--- START ---

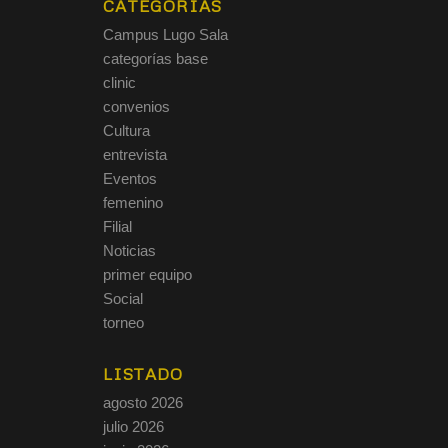
CATEGORÍAS
Campus Lugo Sala
categorías base
clinic
convenios
Cultura
entrevista
Eventos
femenino
Filial
Noticias
primer equipo
Social
torneo
LISTADO
agosto 2026
julio 2026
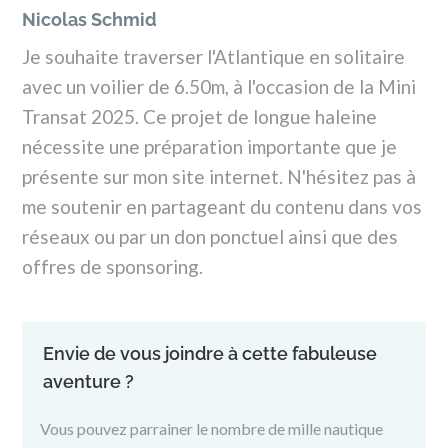
Nicolas Schmid
Je souhaite traverser l'Atlantique en solitaire
avec un voilier de 6.50m, à l'occasion de la Mini
Transat 2025. Ce projet de longue haleine
nécessite une préparation importante que je
présente sur mon site internet. N'hésitez pas à
me soutenir en partageant du contenu dans vos
réseaux ou par un don ponctuel ainsi que des
offres de sponsoring.
Envie de vous joindre à cette fabuleuse
aventure ?
Vous pouvez parrainer le nombre de mille nautique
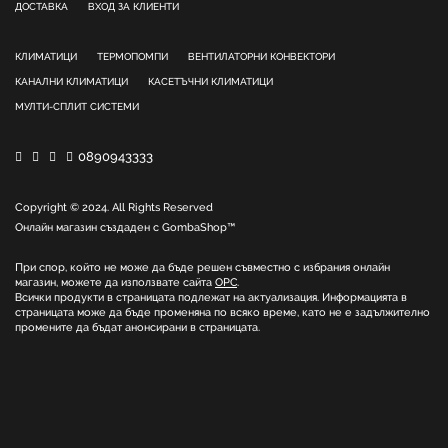
ДОСТАВКА
ВХОД ЗА КЛИЕНТИ
КЛИМАТИЦИ
ТЕРМОПОМПИ
ВЕНТИЛАТОРНИ КОНВЕКТОРИ
КАНАЛНИ КЛИМАТИЦИ
КАСЕТЪЧНИ КЛИМАТИЦИ
МУЛТИ-СПЛИТ СИСТЕМИ
0890943333
Copyright © 2024. All Rights Reserved
Онлайн магазин създаден с
GombaShop™
При спор, който не може да бъде решен съвместно с избрания онлайн
магазин, можете да използвате сайта
ОРС
.
Всички продукти в страницата подлежат на актуализация. Информацията в
страницата може да бъде променяна по всяко време, като не е задължително
промените да бъдат анонсирани в страницата.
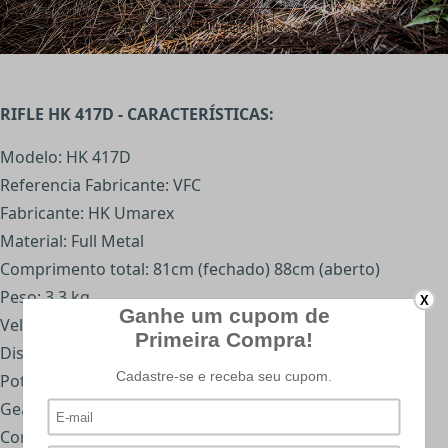
RIFLE HK 417D - CARACTERÍSTICAS:
Modelo: HK 417D
Referencia Fabricante: VFC
Fabricante: HK Umarex
Material: Full Metal
Comprimento total: 81cm (fechado) 88cm (aberto)
Peso: 3,3 kg
X
Velocidade: 400 fps (0,20gr)
Distância máxima: 50mts
Potência: 1,5 joule
Gear Box: Full Metal
Coronha: Retrátil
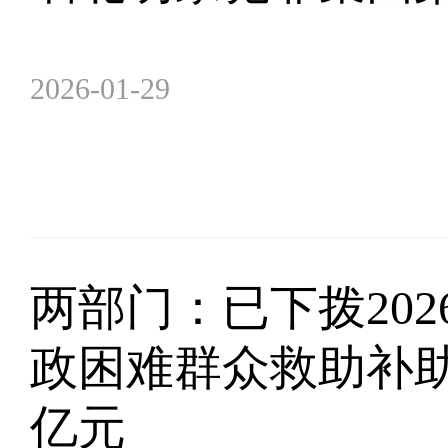
2026-01-29
两部门：已下拨202
政困难群众救助补助资
亿元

--- END ---

◆ **What you should do**: When copying the material, leave every image behind and keep each line verbatim.

◆ **Answer below**:
CATEGORÍAS
Campus Lugo Sala
categorías base
clinic
convenios
Cultura
entrevista
Eventos
femenino
Filial
Noticias
primer equipo
Social
torneo
LISTADO
agosto 2026
julio 2026
Nicolas Schmid
Je souhaite traverser l'Atlantique en solitaire
avec un voilier de 6.50m, à l'occasion de la Mini
Transat 2025. Ce projet de longue haleine
nécessite une préparation importante que je
présente sur mon site internet. N'hésitez pas à
me soutenir en partageant du contenu dans vos
réseaux ou par un don ponctuel ainsi que des
offres de sponsoring.
Envie de vous joindre à cette fabuleuse
aventure ?
Vous pouvez parrainer le nombre de mille nautique
ДОСТАВКА
ВХОД ЗА КЛИЕНТИ
КЛИМАТИЦИ
ТЕРМОПОМПИ
ВЕНТИЛАТОРНИ КОНВЕКТОРИ
КАНАЛНИ КЛИМАТИЦИ
КАСЕТЪЧНИ КЛИМАТИЦИ
МУЛТИ-СПЛИТ СИСТЕМИ
0890943333
Copyright © 2024. All Rights Reserved
Онлайн магазин създаден с
GombaShop™
При спор, който не може да бъде решен съвместно с избрания онлайн
магазин, можете да използвате сайта
ОРС
.
Всички продукти в страницата подлежат на актуализация. Информацията в
страницата може да бъде променяна по всяко време, като не е задължително
промените да бъдат анонсирани в страницата.
RIFLE HK 417D - CARACTERÍSTICAS:
Modelo: HK 417D
Referencia Fabricante: VFC
Fabricante: HK Umarex
Material: Full Metal
Comprimento total: 81cm (fechado) 88cm (aberto)
Peso: 3,3 kg
X
Velocidade: 400 fps (0,20gr)
Distância máxima: 50mts
Potência: 1,5 joule
Gear Box: Full Metal
Coronha: Retrátil
2026-01-29
两部门：已下拨202
政困难群众救助补助资
亿元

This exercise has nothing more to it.